Resta la natalità la priorità assoluta di Eugenia Roccella, ministra della Famiglia e le pari opportunità (e per la natalità, appunto). «Questo governo ha fatto della natalità la sua priorità. Nella prima finanziaria, varata in condizioni difficilissime, abbiamo investito per le famiglie un miliardo e mezzo, peraltro con un primo intervento anche sui congedi. Man mano che si libereranno risorse, potenzieremo gli strumenti a disposizione delle famiglie ma coinvolgeremo in questo sforzo anche le imprese, gli enti locali e il no profit, per costruire un welfare di prossimità» spiega in un'intervista al Corriere della Sera, specificando di preferire il femminile “ministra” perché «in tempi di fluidità di genere mi fa piacere rimarcare che sono una donna».
L’8 marzo le dà l’occasione per ribadire quel che ha già detto la sua presidente del Consiglio, Giorgia Meloni, sulla legge 194: «Non sarà toccata». Certo, ribadisce la ministra, «per le donne l’aborto non è un momento felice».
Quanto agli strumenti per mettere fine al fenomeno dei femminicidi «abbiamo aumentato di un terzo le risorse per il piano e i centri anti-violenza. E stiamo già lavorando, con i ministri Nordio e Piantedosi, a una revisione della normativa vigente, che è valida ma ha delle falle applicative. Ci sarà un primo pacchetto urgente su braccialetto elettronico, distanza minima di avvicinamento, requisiti per la sospensione della pena, espulsione degli stranieri. E a seguire un intervento di medio termine su aspetti più complessi».

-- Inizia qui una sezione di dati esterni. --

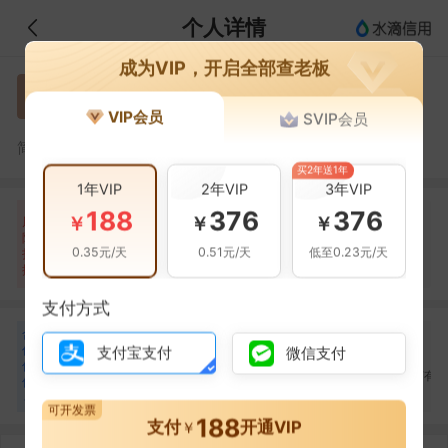
个人详情
成为VIP，开启全部查老板
蒋青
蒋
VIP会员
SVIP会员
蒋青，城印（西安）工程技术有限公司的法定代表人
简介：
买2年送1年
1年VIP
2年VIP
3年VIP
188
376
376
自身风险
关联风险
提示信息
0条
19条
22条
￥
￥
￥
风
险
裁判文书(1条)
当前企业(0条)
0.35元/天
0.51元/天
低至0.23元/天
扫
暂无风险
开庭公告(7条)
关联企业(22条)
描
其它(11条)
支付方式
合
徐乃英
蒋思军
王玉龙
徐
蒋
王
作
支付宝支付
微信支付
合作
2
次
合作
2
次
合作
1
次
伙
江苏城印公共设施有限
江苏城印公共设施有限
中警智能安防江苏有
伴
公司
公司
公司
4
可开发票
188
支付
开通VIP
￥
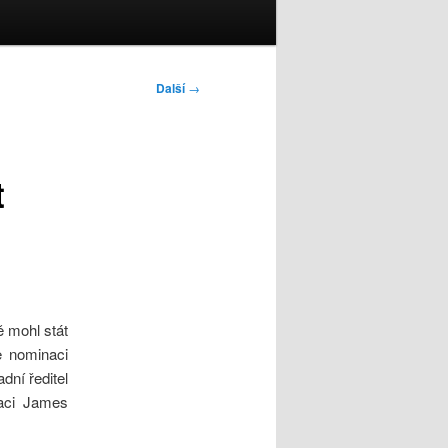
Další
→
t
 mohl stát
e nominaci
dní ředitel
naci James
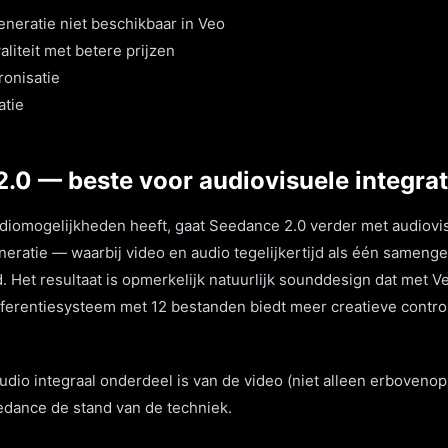
neratie niet beschikbaar in Veo
iteit met betere prijzen
ronisatie
atie
2.0 — beste voor audiovisuele integrat
iomogelijkheden heeft, gaat Seedance 2.0 verder met audiovis
eneratie — waarbij video en audio tegelijkertijd als één samen
Het resultaat is opmerkelijk natuurlijk sounddesign dat met V
eferentiesysteem met 12 bestanden biedt meer creatieve contro
udio integraal onderdeel is van de video (niet alleen erboveno
dance de stand van de techniek.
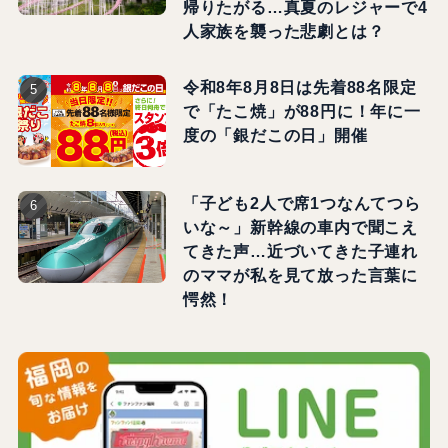
帰りたがる…真夏のレジャーで4
人家族を襲った悲劇とは？
令和8年8月8日は先着88名限定
で「たこ焼」が88円に！年に一
度の「銀だこの日」開催
「子ども2人で席1つなんてつら
いな～」新幹線の車内で聞こえ
てきた声…近づいてきた子連れ
のママが私を見て放った言葉に
愕然！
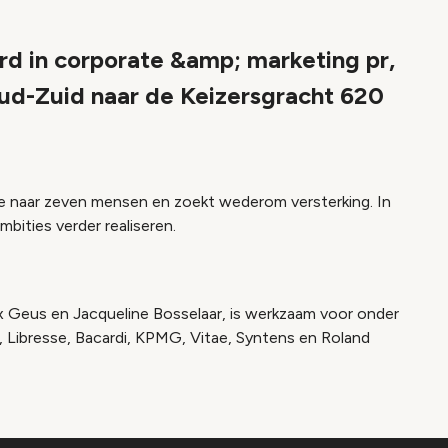
rd in corporate &amp; marketing pr,
ud-Zuid naar de Keizersgracht 620
e naar zeven mensen en zoekt wederom versterking. In
bities verder realiseren.
ix Geus en Jacqueline Bosselaar, is werkzaam voor onder
 Libresse, Bacardi, KPMG, Vitae, Syntens en Roland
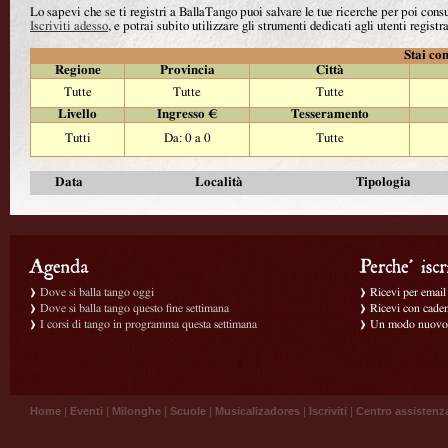
Lo sapevi che se ti registri a BallaTango puoi salvare le tue ricerche per poi con
Iscriviti adesso
, e potrai subito utilizzare gli strumenti dedicati agli utenti registra
Stai con
Regione
Provincia
Città
Tutte
Tutte
Tutte
Livello
Ingresso €
Tesseramento
Tutti
Da: 0 a 0
Tutte
Data
Località
Tipologia
Dove si balla tango oggi
Ricevi per email g
Dove si balla tango questo fine settimana
Ricevi con caden
I corsi di tango in programma questa settimana
Un modo nuovo p
Home
|
Eventi
|
Milonghe
|
Scuole
|
Musicalizadores
|
Iscriviti
|
Centro assistenz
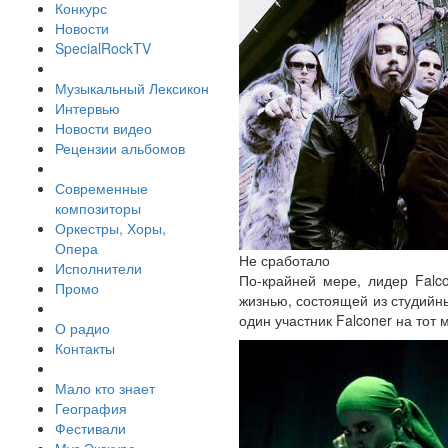
Конкурс
Новости
SpecialRockTV
Музыкальный Лексикон
Интервью
Новости видео
Рецензии альбомов
Современные
композиторы
Оркестры, Хоры,
Опера
Не сработало
Исполнители
По-крайней мере, лидер Falc
Промо
жизнью, состоящей из студийны
один участник Falconer на тот
О радио
Контакты
Мало кто знает
География
Фестивали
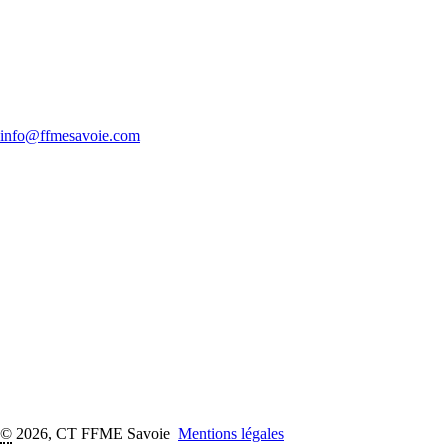
info@ffmesavoie.com
©
2026, CT FFME Savoie
Mentions légales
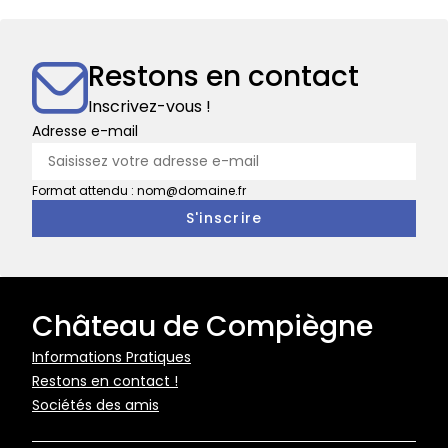
roi
Les
de
grands
Rome
noms
Restons en contact
du
musée
Inscrivez-vous !
national
Adresse e-mail
de
la
Format attendu : nom@domaine.fr
Voiture
Château de Compiègne
Pied
Informations Pratiques
Restons en contact !
de
Sociétés des amis
page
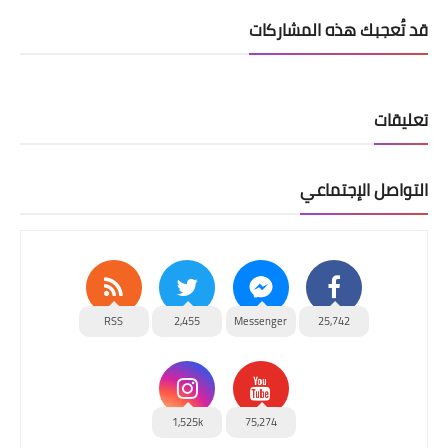
قد تُعجبك هذه المشاركات
تعليقات
التواصل الإجتماعي
RSS
2,455
Messenger
25,742
1,525k
75,274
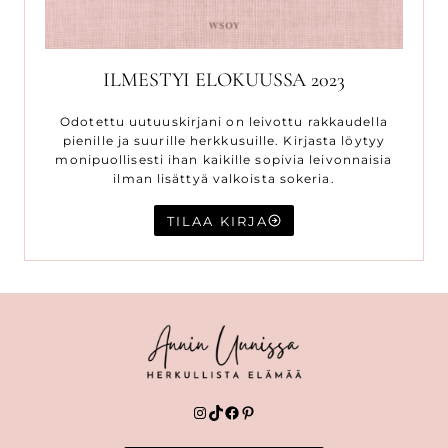
ILMESTYI ELOKUUSSA 2023
Odotettu uutuuskirjani on leivottu rakkaudella
pienille ja suurille herkkusuille. Kirjasta löytyy
monipuollisesti ihan kaikille sopivia leivonnaisia
ilman lisättyä valkoista sokeria.
TILAA KIRJA
Instagram
TikTok
Facebook
Pinterest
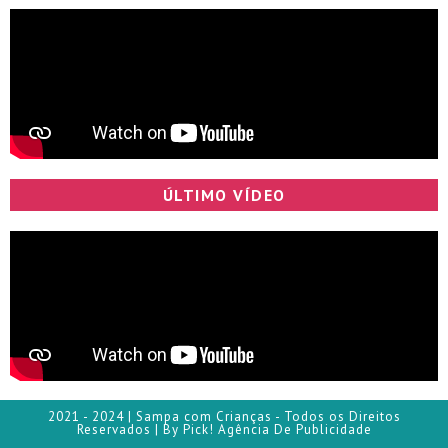
ÚLTIMO VÍDEO
2021 - 2024 | Sampa com Crianças - Todos os Direitos
Reservados | By Pick! Agência De Publicidade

Sul lavoro femminile, invece, la ministra propone «premialità» e incentivi alle imprese, oltre a «strumenti di moral suasion come il codice di autodisciplina» che «servono a promuovere una cultura». Roccella non entra nel merito della potenziale disincentivazione del lavoro femminile attraverso il sistema del quoziente familiare: «In realtà sarebbe meglio parlare di criteri che tengano conto del numero dei figli» che «non devono certamente essere controproducenti».